We can do this by erecting a dam on all negative thoughts, especially in the late evening, because if we fall asleep with such thoughts, they will remain active and this will not only disrupt our sleep but will leave us awake with thoughts that will become an obsession for us.
One proven way is to take a pen and write down three things that you are grateful for in your life, it could be your health, your family, your job, or whatever you value in your life, just stay. on these positive aspects for a few minutes and they will dispel your unwanted thoughts and allow you to sleep better and wake up in a positive state of mind.
Be grateful for the things we have in life and appreciate what we have because gratitude will make our life so much richer.
Clogher, Tyrone Company
Closure of the Ulster Way
I came across a sign that said the Ulster Way was closed due to the coronavirus outbreak.
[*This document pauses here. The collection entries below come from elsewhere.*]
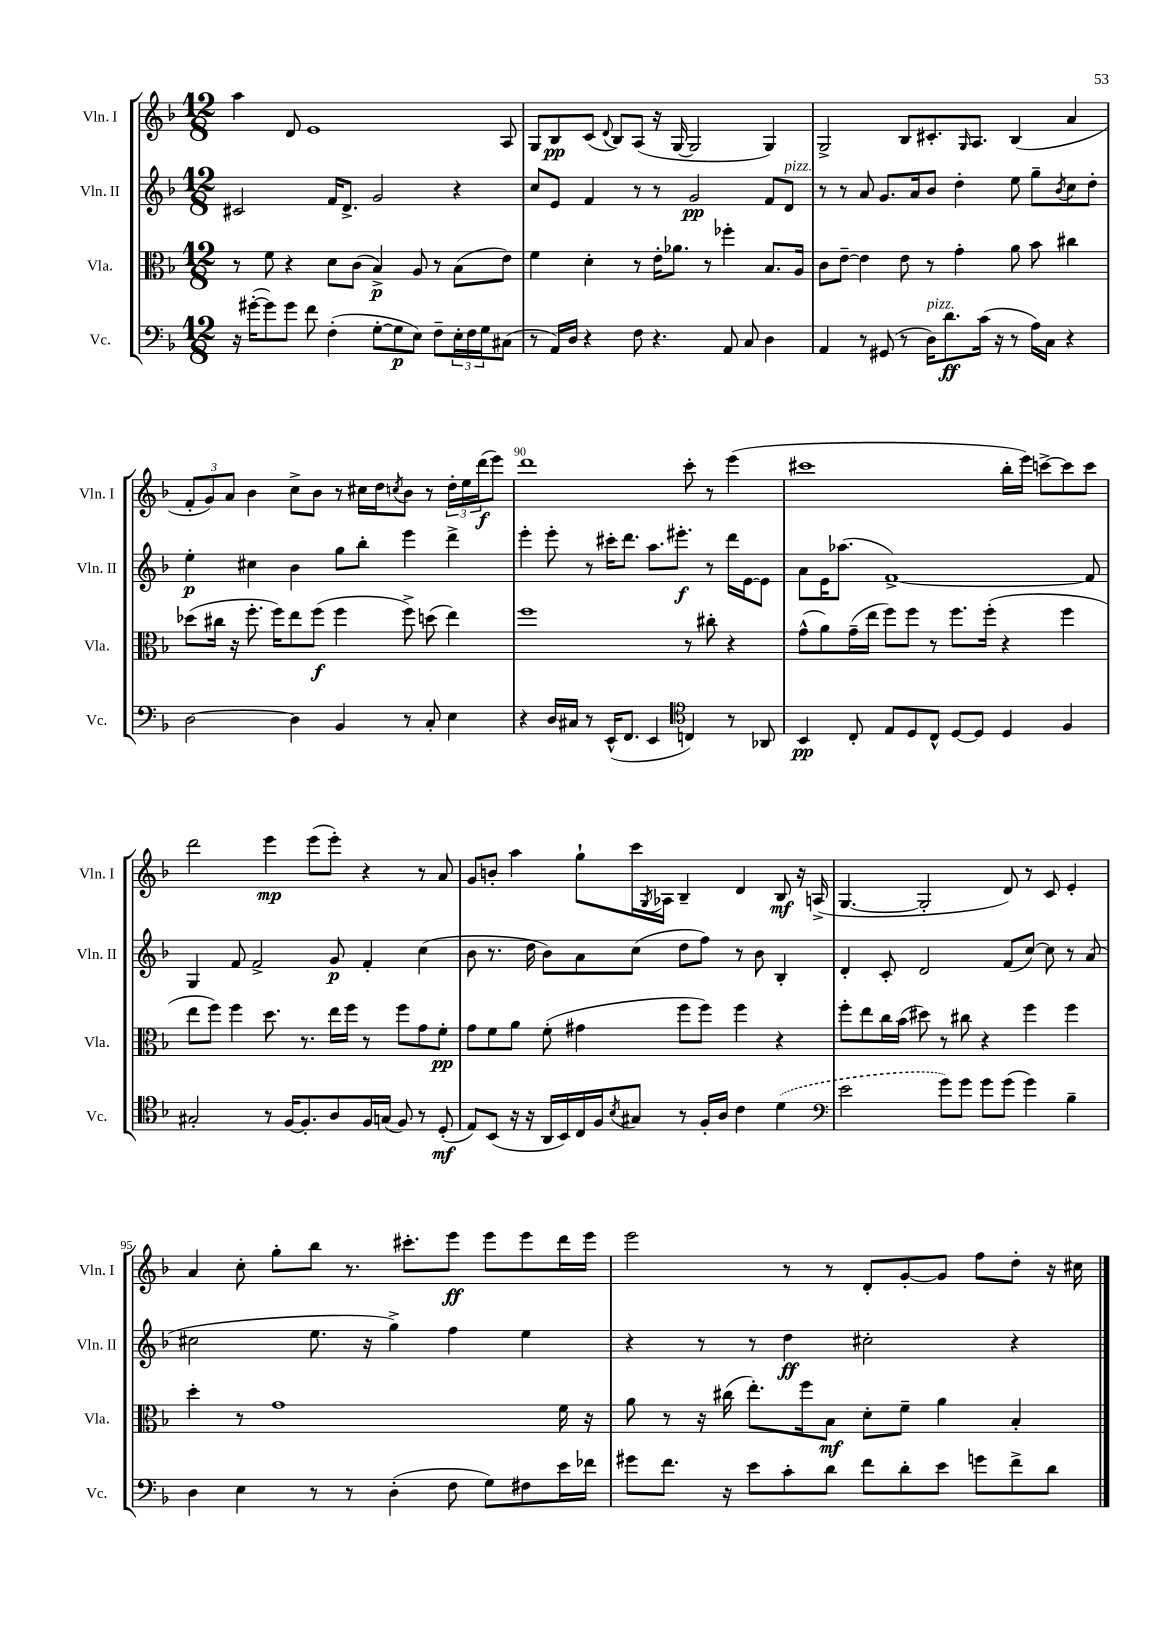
<<
\new StaffGroup <<
\new Staff = "s0" \with { instrumentName = "Vln. I" shortInstrumentName = "Vln. I" } {
    \clef treble \key f \major \numericTimeSignature \time 12/8
    a''4 d'8 e'1 a8 |
    g8 bes8\pp c'8( \appoggiatura { d'8 } bes8) a8( r16 g16~ g2 g4) |
    g2-> bes8 cis'8.-. \grace { g16 } a8. bes4( a'4 |
    \tuplet 3/2 { f'8-. g'8) a'8 } bes'4 c''8-> bes'8 r8 cis''16 d''16 \acciaccatura { c''8 } bes'8 r8 \tuplet 3/2 { d''16-. e''16 d'''16\f( } e'''8) |
    d'''1 c'''8-. r8 e'''4( |
    cis'''1 bes''16-. e'''16) c'''8~-> c'''8 c'''8 |
    d'''2 e'''4\mp e'''8( e'''8-.) r4 r8 a'8 |
    g'8 b'8-. a''4 g''8-! c'''16 \acciaccatura { g8 } aes16 bes4-- d'4 bes8\mf r16 a16->( |
    g4.~ g2-. d'8) r8 c'8 e'4-. |
    a'4 c''8-. g''8-. bes''8 r8. cis'''8.-. e'''8\ff e'''8 e'''8 d'''16 e'''16 |
    e'''2 r8 r8 d'8-. g'8~-. g'8 f''8 d''8-. r16 cis''16 \bar "|." |
}
\new Staff = "s1" \with { instrumentName = "Vln. II" shortInstrumentName = "Vln. II" } {
    \clef treble \key f \major \numericTimeSignature \time 12/8
    cis'2 f'16 d'8.-> g'2 r4 |
    c''8 e'8 f'4 r8 r8 g'2\pp f'8 d'8^\markup { \italic "pizz." } |
    r8 r8 a'8 g'8. a'16 bes'8 d''4-. e''8 g''8-- \acciaccatura { bes'8 } c''8 d''8-. |
    e''4-.\p cis''4 bes'4 g''8 bes''8-. e'''4 d'''4-> |
    e'''4-. e'''8-. r8 cis'''16-. d'''8. a''8. eis'''8.-.\f r8 d'''16 e'16~ e'8 |
    a'8 e'16 aes''8.( f'1~->) f'8 |
    g4 f'8 f'2-> g'8\p f'4-. c''4( |
    bes'8 r8. d''16 bes'8) a'8 c''8( d''8 f''8) r8 bes'8 bes4-. |
    d'4-. c'8-. d'2 f'8( c''8~) c''8 r8 a'8( |
    cis''2 e''8. r16 g''4->) f''4 e''4 |
    r4 r8 r8 d''4\ff cis''2-. r4 \bar "|." |
}
\new Staff = "s2" \with { instrumentName = "Vla." shortInstrumentName = "Vla." } {
    \clef alto \key f \major \numericTimeSignature \time 12/8
    r8 f'8 r4 d'8 c'8( bes4->\p) a8 r8 bes8( e'8) |
    f'4 d'4-. r8 e'16-. aes'8. r8 fes''4-. bes8. a16 |
    c'8 e'8~-- e'4 e'8 r8 g'4-. a'8 bes'8 cis''4 |
    des''8( cis''16 r16 f''8.-. f''16) e''8 f''8\f( f''4 f''8->) d''8( e''4) |
    f''1 r8 cis''8-. r4 |
    g'8-^( a'8) g'16--( e''16 f''8) f''8 r8 f''8. f''16-.( r4 f''4 |
    e''8 f''8) f''4 d''8. r8. e''16 f''16 r8 f''8 g'8 f'8-.\pp |
    g'8 f'8 a'8 f'8-.( gis'4 f''8 f''8) f''4 r4 |
    f''8-. e''8 c''16 bes'16( dis''8) r8 cis''8 r4 f''4 f''4 |
    d''4-. r8 g'1 f'16 r16 |
    a'8 r8 r16 cis''16( e''8.-.) f''16 bes8\mf d'8-. f'8-- a'4 bes4-. \bar "|." |
}
\new Staff = "s3" \with { instrumentName = "Vc." shortInstrumentName = "Vc." } {
    \clef bass \key f \major \numericTimeSignature \time 12/8
    r16 gis'16~-.( gis'8) gis'8 f'8 f4-.( g8~-. g8\p e8) f8-- \tuplet 3/2 { e16-. f16 g16 } cis8( |
    r8 a,16) d16 r4 f8 r4. a,8 c8 d4 |
    a,4 r8 gis,8( r8 d16^\markup { \italic "pizz." }) d'8.\ff c'16( r16 r8 a16) c16 r4 |
    d2~ d4 bes,4 r8 c8-. e4 |
    r4 d16 cis16 r8 e,16-^( f,8. e,4 \clef tenor c4) r8 aes,8 |
    bes,4\pp c8-. e8 d8 c8-^ d8~ d8 d4 f4 |
    gis2-. r8 f16~ f8.-. a8 f16 g16( f8) r8 d8-.\mf( |
    e8) bes,8( r16 r16 a,16 bes,16) c16 f16 \acciaccatura { bes8 } gis8 r8 f16-. a16 c'4 \once \slurDashed d'4( |
    \clef bass e'2 g'8) g'8 g'8 g'8( g'4) bes4-- |
    d4 e4 r8 r8 d4-.( f8 g8) fis8 e'16 fes'16 |
    gis'8 f'8. r16 e'8 c'8-. d'8 f'8 d'8-. e'8 g'8 f'8-> d'8 \bar "|." |
}
>>
>>
\layout { \context { \Score currentBarNumber = #86 \override BarNumber.break-visibility = ##(#f #t #t) barNumberVisibility = #(every-nth-bar-number-visible 5) } }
If this is true, has it been accepted by Stormont? If so, this assembly should make evidence-based decisions and stop following Westminster like herding animals. People, trying to stay fit and healthy, regularly walk down the sidewalks to the pavement to avoid each other while large open spaces such as the Ulster Way are closed to them. Here we have a population density of one third of England and those who decide on issues that affect the health of our population should keep this fact in mind.
DAMIEN GC DEVANEY
Larne, County Antrim
We are in the midst of a global pandemic that has already claimed many lives.
Yet in the midst of this crisis, the UK took the opportunity to impose draconian abortion laws on Northern Ireland that allow abortions of babies until birth.
The UK has already aborted more than nine million of its own people. How many more deaths do they want?